As someone from the so-called low church, I’ve always thought that Jesus’ Sermon on the Mount speaks to my reservations about overt gestures of ritual piety. Coupled with the desperate unfamiliarity I have felt whenever I attended Catholic, Anglican or even Lutheran worship, the roots of my reticence gradually imbedded themselves in scripture itself. Jesus warned us: "Beware of practicing your piety before other people in order to be seen by them"-- an admonition that applied to all forms of publicized giving, all forms of public prayer, all forms of shared self-reproach.

Matthew’s Gospel reminded us that it was problematic to feel good about one’s goodness but even more problematic to feel pride in one’s ability to express remorse. Those of us who grew up in the tradition of Sunday or Wednesday evening testimonies suspected that even here this invisible line was crossed when our rapt attention unwittingly rewarded a speaker for a titillating conversion story. We knew that there were hidden and premature rewards in the public conduct of any private piety.

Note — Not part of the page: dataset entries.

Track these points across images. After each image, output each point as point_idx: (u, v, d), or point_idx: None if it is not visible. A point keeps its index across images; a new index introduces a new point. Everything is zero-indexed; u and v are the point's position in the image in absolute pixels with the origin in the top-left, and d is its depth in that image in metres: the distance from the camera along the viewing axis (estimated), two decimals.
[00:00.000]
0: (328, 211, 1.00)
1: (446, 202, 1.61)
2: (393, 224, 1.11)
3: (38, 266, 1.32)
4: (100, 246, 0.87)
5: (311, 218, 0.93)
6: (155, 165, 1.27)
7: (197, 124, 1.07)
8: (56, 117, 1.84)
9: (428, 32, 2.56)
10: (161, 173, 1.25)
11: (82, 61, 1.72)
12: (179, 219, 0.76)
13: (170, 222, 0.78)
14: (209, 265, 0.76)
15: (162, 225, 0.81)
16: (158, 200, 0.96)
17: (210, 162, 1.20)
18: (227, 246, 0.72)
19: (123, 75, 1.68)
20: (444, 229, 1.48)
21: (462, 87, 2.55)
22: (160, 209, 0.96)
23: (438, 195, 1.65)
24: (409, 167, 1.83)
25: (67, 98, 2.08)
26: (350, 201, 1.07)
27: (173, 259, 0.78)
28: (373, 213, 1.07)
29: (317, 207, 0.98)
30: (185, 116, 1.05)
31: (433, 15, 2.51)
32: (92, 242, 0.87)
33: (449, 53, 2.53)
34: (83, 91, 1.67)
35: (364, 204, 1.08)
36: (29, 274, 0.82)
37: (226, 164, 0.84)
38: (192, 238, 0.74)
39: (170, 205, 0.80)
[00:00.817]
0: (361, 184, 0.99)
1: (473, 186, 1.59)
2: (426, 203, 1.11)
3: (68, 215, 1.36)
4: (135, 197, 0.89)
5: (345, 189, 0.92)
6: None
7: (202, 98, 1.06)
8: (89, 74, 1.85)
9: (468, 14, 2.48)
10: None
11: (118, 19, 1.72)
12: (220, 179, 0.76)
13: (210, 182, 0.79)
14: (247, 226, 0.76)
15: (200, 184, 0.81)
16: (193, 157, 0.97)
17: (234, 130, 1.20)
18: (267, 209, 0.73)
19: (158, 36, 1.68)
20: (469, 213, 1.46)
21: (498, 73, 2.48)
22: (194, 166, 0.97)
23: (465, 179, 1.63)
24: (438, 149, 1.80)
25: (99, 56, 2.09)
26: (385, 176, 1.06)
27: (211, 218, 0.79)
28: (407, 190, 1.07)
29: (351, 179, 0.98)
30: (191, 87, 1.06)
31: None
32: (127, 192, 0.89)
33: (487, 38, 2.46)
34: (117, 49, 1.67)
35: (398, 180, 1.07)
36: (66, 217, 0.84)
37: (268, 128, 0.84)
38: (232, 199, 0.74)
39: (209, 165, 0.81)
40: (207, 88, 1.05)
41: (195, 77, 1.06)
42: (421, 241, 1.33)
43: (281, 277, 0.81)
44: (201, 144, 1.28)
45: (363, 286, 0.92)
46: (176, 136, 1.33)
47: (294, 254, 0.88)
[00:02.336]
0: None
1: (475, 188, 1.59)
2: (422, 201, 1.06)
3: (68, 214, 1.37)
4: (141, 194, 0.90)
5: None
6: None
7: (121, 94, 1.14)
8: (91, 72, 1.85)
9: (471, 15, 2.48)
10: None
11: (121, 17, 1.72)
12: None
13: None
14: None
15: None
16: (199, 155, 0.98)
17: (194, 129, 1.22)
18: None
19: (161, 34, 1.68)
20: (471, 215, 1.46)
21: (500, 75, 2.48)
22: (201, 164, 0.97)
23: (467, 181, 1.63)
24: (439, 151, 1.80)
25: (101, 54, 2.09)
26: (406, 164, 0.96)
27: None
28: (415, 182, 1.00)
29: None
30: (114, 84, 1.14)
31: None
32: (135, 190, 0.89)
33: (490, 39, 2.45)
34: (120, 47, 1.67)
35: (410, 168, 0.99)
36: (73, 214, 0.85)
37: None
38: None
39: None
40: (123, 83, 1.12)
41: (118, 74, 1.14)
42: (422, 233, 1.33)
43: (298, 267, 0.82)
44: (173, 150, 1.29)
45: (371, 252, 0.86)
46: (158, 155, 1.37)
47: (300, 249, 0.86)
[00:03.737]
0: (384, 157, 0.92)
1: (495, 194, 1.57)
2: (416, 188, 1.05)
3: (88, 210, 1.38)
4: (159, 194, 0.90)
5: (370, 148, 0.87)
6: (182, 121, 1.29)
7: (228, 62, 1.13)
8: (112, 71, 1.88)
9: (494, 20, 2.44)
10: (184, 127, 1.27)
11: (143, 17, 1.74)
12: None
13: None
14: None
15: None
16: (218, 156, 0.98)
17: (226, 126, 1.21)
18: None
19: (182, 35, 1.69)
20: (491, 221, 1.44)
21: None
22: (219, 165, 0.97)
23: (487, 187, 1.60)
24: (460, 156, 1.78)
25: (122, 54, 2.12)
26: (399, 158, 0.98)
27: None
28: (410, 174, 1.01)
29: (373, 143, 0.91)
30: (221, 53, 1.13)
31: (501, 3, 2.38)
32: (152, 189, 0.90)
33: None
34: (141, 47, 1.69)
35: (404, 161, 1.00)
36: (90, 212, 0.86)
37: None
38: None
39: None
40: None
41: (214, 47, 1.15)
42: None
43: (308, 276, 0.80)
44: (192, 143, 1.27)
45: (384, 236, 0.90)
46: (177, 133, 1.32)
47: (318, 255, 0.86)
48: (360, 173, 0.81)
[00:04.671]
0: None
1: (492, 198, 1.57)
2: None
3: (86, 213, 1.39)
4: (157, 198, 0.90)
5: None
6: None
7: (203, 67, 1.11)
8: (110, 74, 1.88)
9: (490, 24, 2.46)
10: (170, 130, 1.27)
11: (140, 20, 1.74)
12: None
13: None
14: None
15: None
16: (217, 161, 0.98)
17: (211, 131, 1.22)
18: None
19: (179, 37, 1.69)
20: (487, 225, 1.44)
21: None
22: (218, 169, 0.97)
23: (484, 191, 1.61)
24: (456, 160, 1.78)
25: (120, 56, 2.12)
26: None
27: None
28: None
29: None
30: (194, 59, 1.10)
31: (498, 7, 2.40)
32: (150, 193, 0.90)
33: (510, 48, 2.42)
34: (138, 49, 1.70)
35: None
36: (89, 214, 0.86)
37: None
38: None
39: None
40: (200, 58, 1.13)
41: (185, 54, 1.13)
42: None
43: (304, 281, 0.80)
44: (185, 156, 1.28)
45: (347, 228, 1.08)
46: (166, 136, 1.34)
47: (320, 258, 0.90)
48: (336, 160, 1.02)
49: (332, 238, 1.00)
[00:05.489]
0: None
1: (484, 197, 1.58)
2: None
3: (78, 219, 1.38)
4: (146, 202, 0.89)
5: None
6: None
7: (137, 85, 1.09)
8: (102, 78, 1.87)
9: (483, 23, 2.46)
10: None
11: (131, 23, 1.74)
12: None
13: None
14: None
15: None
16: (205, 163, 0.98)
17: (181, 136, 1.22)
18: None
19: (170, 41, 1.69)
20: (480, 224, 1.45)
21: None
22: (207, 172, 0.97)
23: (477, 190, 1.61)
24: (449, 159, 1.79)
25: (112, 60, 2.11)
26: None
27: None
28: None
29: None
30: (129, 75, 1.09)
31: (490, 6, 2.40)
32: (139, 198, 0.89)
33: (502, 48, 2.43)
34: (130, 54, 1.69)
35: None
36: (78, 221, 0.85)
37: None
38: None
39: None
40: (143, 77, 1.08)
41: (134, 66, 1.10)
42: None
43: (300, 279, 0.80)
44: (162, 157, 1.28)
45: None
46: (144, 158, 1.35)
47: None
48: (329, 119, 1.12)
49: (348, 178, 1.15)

When I think about the public application of ashes, I have to stretch and strain against the powerful prescriptions to be private, prescriptions which are made more complex by the deepening middle-class commitments to privacy and to the supreme value of personal freedom. The prophet Joel is a compelling guide in such a Lenten exercise. He elicits from us a corporate confession of sin, asking us if we have ever had to confront ourselves because of the desolation of our community. "Has such a thing [as a plague of locusts wrought by God] happened in your days, or in the days of your ancestors?"

He goes on to prescribe nothing less than a corporate ritual of anguish and repentance as the path toward hope in God at such a time. Nothing less than sackcloth and ashes, nothing less than fasting and prayer. Joel’s prophesy takes seriously the relationship between individual misconduct and the fiber of community. The leaders, the priests and the ministers must lament. The elders must be gathered, and then all the inhabitants of the land. I too believe there is a connection between the sinfulness of individuals and the erosion of whole communities. I too must acknowledge that whole communities and not only individuals need to express their remorse and hope.

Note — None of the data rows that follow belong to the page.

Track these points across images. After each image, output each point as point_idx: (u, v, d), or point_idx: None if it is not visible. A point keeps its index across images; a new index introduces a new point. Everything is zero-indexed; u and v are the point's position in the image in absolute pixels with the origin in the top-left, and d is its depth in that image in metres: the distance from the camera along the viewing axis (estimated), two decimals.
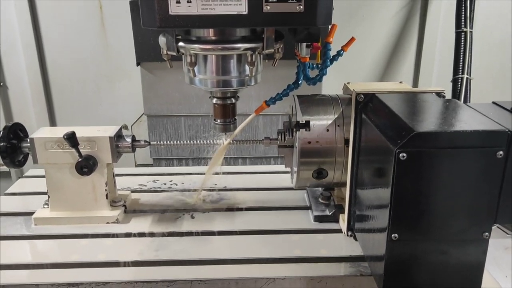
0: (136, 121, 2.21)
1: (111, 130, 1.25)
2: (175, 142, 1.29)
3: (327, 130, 1.15)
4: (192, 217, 1.31)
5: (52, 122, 2.24)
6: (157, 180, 1.56)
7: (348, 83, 1.30)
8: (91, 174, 1.22)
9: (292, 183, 1.37)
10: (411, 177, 0.79)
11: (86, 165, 1.20)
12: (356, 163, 1.09)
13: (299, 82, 1.16)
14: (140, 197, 1.43)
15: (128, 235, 1.22)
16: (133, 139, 1.27)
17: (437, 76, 2.18)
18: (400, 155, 0.77)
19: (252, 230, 1.23)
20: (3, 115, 2.21)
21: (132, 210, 1.34)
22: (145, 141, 1.28)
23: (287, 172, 1.57)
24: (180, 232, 1.23)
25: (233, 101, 1.19)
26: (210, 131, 2.00)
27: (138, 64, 1.88)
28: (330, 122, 1.16)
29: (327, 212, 1.27)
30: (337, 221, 1.26)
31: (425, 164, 0.78)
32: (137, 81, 1.95)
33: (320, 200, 1.33)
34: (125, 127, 2.21)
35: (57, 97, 2.22)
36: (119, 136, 1.26)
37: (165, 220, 1.29)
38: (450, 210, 0.83)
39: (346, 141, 1.14)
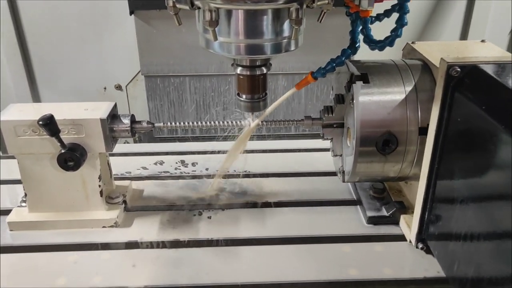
0: (132, 80, 1.90)
1: (103, 109, 0.96)
2: (185, 123, 1.01)
3: (397, 110, 0.87)
4: (209, 217, 1.05)
5: (32, 84, 1.92)
6: (162, 162, 1.29)
7: (412, 42, 1.01)
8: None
9: (336, 170, 1.10)
10: None
11: (71, 158, 0.92)
12: (439, 155, 0.81)
13: (357, 45, 0.86)
14: (143, 187, 1.16)
15: (131, 245, 0.96)
16: (132, 119, 0.99)
17: (492, 27, 1.84)
18: None
19: (287, 238, 0.98)
20: None
21: (134, 206, 1.08)
22: (148, 122, 0.99)
23: (324, 150, 1.30)
24: (196, 240, 0.98)
25: (264, 71, 0.90)
26: (220, 94, 1.71)
27: (131, 13, 1.55)
28: (400, 98, 0.87)
29: (384, 212, 1.02)
30: (396, 223, 1.01)
31: None
32: (131, 33, 1.63)
33: (371, 193, 1.07)
34: (118, 87, 1.90)
35: (36, 54, 1.89)
36: (113, 116, 0.98)
37: (176, 221, 1.03)
38: None
39: (422, 126, 0.86)
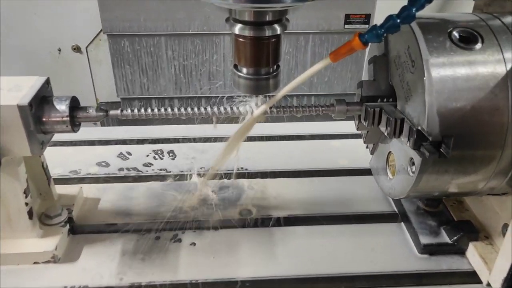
0: (93, 40, 1.53)
1: (26, 89, 0.63)
2: (157, 110, 0.67)
3: (492, 91, 0.56)
4: (193, 244, 0.74)
5: None
6: (128, 154, 0.97)
7: None
8: None
9: (380, 183, 0.80)
10: None
11: None
12: None
13: None
14: (99, 195, 0.84)
15: None
16: (73, 105, 0.65)
17: None
18: None
19: (306, 278, 0.69)
20: None
21: (84, 227, 0.77)
22: (99, 108, 0.66)
23: (344, 136, 1.00)
24: (173, 284, 0.67)
25: (278, 31, 0.58)
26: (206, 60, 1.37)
27: None
28: (496, 72, 0.56)
29: (445, 237, 0.73)
30: (461, 252, 0.72)
31: None
32: None
33: (421, 205, 0.78)
34: (77, 49, 1.54)
35: None
36: (43, 100, 0.65)
37: (146, 251, 0.72)
38: None
39: None
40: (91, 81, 1.58)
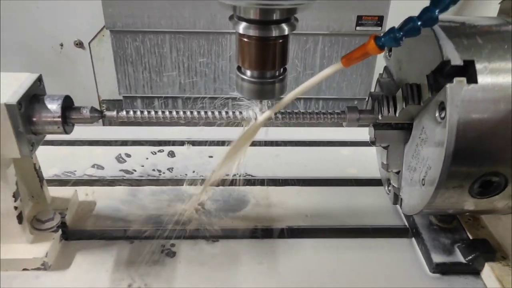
0: (96, 35, 1.51)
1: (14, 87, 0.60)
2: (156, 113, 0.64)
3: None
4: (190, 256, 0.71)
5: None
6: (127, 155, 0.94)
7: None
8: None
9: (383, 182, 0.77)
10: None
11: None
12: None
13: None
14: (94, 197, 0.82)
15: None
16: (66, 104, 0.63)
17: None
18: None
19: None
20: None
21: (78, 232, 0.74)
22: (93, 109, 0.63)
23: (354, 144, 0.97)
24: None
25: (286, 31, 0.55)
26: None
27: None
28: None
29: (459, 256, 0.69)
30: (476, 272, 0.68)
31: None
32: None
33: (434, 221, 0.74)
34: (79, 44, 1.52)
35: None
36: (34, 99, 0.62)
37: (141, 261, 0.69)
38: None
39: None
40: (94, 78, 1.56)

I can only imagine what happens when the ashes of last year’s palm branches are streaked across one’s forehead in a corporate service of penitence and prayer. I imagine that for each person the service is a reminder of the preceding year’s palms, now turned to ash. Perhaps one is finally gripped by a humbling sense of what it means to be human -- what it means to be limited by one’s own perceptions, what it means to be caught up in one’s own time frame and experiences, what it means to live with ambiguity and humility because our vantage point is not God’s. We have an awkward intelligence about the people who made Jesus’ entry into Jerusalem so triumphant. Days later they were the crowd who called for his execution, who jeered him, who watched him die. Yet it was for their sake that he came, and for our sake now. Perhaps when we embrace the ashes we confess that we too are the crowd who know not what we do. We confess that our awkward intelligence is really knowledge of ourselves.

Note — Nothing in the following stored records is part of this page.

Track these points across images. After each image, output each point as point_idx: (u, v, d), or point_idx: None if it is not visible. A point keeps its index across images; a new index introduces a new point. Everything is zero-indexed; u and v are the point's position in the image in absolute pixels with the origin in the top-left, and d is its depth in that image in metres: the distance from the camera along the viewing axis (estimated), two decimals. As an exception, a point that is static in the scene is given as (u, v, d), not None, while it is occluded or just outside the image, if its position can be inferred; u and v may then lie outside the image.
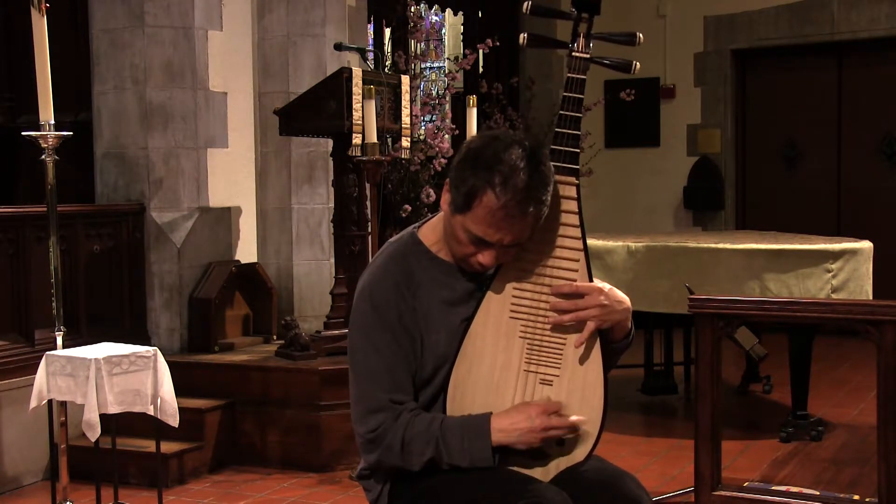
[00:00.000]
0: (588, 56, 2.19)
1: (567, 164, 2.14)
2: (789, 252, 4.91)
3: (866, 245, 5.04)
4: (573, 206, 2.13)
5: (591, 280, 2.14)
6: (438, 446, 2.08)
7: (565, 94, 2.17)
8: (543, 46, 2.28)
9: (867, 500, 3.49)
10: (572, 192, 2.14)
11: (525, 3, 2.27)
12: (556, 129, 2.16)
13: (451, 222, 2.09)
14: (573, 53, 2.18)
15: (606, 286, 2.15)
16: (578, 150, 2.15)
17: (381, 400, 2.11)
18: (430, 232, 2.22)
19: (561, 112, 2.16)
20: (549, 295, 2.12)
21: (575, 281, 2.13)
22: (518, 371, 2.13)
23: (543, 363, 2.13)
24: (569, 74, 2.17)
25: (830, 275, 4.85)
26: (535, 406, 2.09)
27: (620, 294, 2.17)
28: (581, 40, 2.19)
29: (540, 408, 2.08)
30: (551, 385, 2.12)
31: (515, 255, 2.12)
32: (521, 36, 2.26)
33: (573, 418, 2.10)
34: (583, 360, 2.13)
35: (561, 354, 2.13)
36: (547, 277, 2.13)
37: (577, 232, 2.13)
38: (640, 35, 2.23)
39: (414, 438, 2.09)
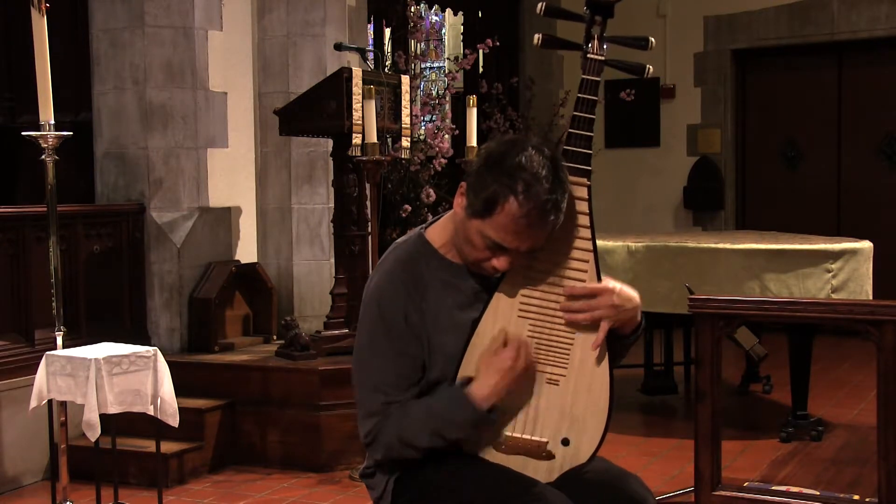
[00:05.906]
0: (602, 58, 2.19)
1: (580, 164, 2.14)
2: (789, 252, 4.91)
3: (866, 245, 5.04)
4: (584, 206, 2.14)
5: (599, 279, 2.14)
6: (433, 429, 2.08)
7: (580, 95, 2.16)
8: (558, 47, 2.27)
9: (867, 500, 3.49)
10: (584, 192, 2.14)
11: (539, 4, 2.26)
12: (570, 130, 2.15)
13: (467, 226, 2.07)
14: (587, 55, 2.18)
15: (617, 285, 2.14)
16: (591, 152, 2.15)
17: (377, 403, 2.12)
18: (438, 233, 2.20)
19: (575, 113, 2.16)
20: (559, 295, 2.12)
21: (584, 281, 2.12)
22: None
23: (551, 363, 2.13)
24: (583, 76, 2.17)
25: (830, 275, 4.85)
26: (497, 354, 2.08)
27: (630, 291, 2.16)
28: (595, 42, 2.19)
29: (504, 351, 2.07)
30: (558, 385, 2.12)
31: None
32: (536, 36, 2.25)
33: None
34: (590, 360, 2.12)
35: (568, 354, 2.12)
36: (557, 277, 2.13)
37: (588, 233, 2.13)
38: (653, 40, 2.23)
39: (407, 431, 2.09)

The readings for Ash Wednesday leave us with conflicting admonitions: to put on sackcloth and ashes, and to wash our faces and comb our hair. They remind us how essential it is that entire communities repent with one voice, and how dangerous it is when individual voices forfeit repentance with public acts of immodest remorse. What I love most in Joel is his articulation of the promise which those who are penitent receive. Joel, who saw in an army of locusts a reflection of the judgment of God, also saw healing: "Yet even now, says the Lord, return to me with all your heart, with fasting, with weeping, and with mourning. . . I will return to you the years which the swarming locust has eaten."